Rename "Polished" to "Brushed" throughout the text of the records below, and leave every other word unchanged. Reproduce only the text and omit the pictures.

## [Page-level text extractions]

* * * *

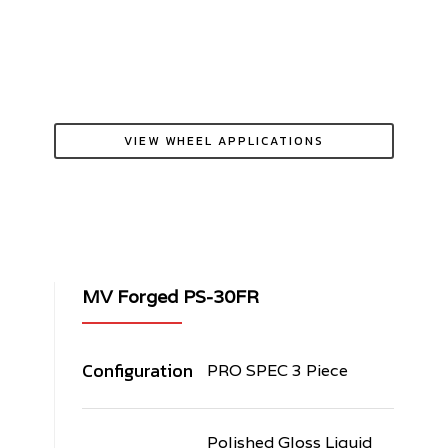
VIEW WHEEL APPLICATIONS
MV Forged PS-30FR
Configuration
PRO SPEC 3 Piece
Polished Gloss Liquid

* * * *

## [TASK ANSWER]
VIEW WHEEL APPLICATIONS
MV Forged PS-30FR
Configuration
PRO SPEC 3 Piece
Brushed Gloss Liquid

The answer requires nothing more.